I should dig deeper into ActiveRDF perhaps, I'm unfamiliar with these lenses for instance. One thing I do differently I think, is that I directly associate namespaces (vocabularies) with individual properties. Hence, a "Person" in Oort can easily have attributes from many different vocabularies, and also aliases, composite properties, filters etcetera. These latter things are a dangerous thing in regard to reversability, but they are convenient tools in the upper layers. Neither do I use RDF types as "types" are used in OO/ORMs/"Web2.0"-frameworks. I match on the type of the requested resource, and apply different "aspects" of a display depending on that. These aspects then use the "facet" mechanism to retrieve the parts of interest. All in the name of experimentation for now. It works great for my use cases at least. I pay some attention to subtyping, but little to multiple type values (here Oort is a stochastic can of worms).

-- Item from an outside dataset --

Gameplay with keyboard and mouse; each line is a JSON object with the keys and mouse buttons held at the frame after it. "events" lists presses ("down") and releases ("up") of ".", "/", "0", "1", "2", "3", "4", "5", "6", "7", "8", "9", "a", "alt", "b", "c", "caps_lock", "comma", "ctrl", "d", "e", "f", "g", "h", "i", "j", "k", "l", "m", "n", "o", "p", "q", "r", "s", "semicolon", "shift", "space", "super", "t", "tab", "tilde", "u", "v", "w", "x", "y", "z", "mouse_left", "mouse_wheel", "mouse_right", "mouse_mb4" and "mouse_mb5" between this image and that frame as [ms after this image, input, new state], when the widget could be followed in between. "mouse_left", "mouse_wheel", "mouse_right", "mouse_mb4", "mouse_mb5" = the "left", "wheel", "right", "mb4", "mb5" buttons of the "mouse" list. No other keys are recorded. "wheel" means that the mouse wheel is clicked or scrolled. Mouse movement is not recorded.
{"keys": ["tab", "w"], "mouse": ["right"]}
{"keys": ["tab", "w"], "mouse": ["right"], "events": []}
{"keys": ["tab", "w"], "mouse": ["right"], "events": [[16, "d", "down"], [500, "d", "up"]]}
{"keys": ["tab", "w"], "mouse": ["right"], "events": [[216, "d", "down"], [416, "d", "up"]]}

Admittedly, dynamic languages come with a trade-off. I would like a language where the RDF model was inherent. Say something where Versa was syntactically and semantically valid. Haskell isn't a bad suggestion; I did mention that whereas my wish for "Web 3.0" would be Python+RDF, "4.0" could do better with say OCaml+OWL.. ;) Still, exact mirroring in an existing language would be by chance, and this coincidence of semantics may diverge at any time. Anyway, I'm doubtful if it would be enough to have a rich language well-suited for RDF. Many more correct programming languages haven't prospered just because they're more difficult to fit in your brain. Some would say RDF is similarly cursed. I wouldn't agree per se, but regardless, I do think making it simple to work with in domain-specific situations may serve it better than having its richness explicit in every case.

I do feel a lot can be done in this field. To paraphrase myself: I don't want to forget the RDF data layer (at all), just streamline some of the work with it. I take your objections to the suggested approach seriously; I'm not adamant about it (though I'll likely stay on course for now).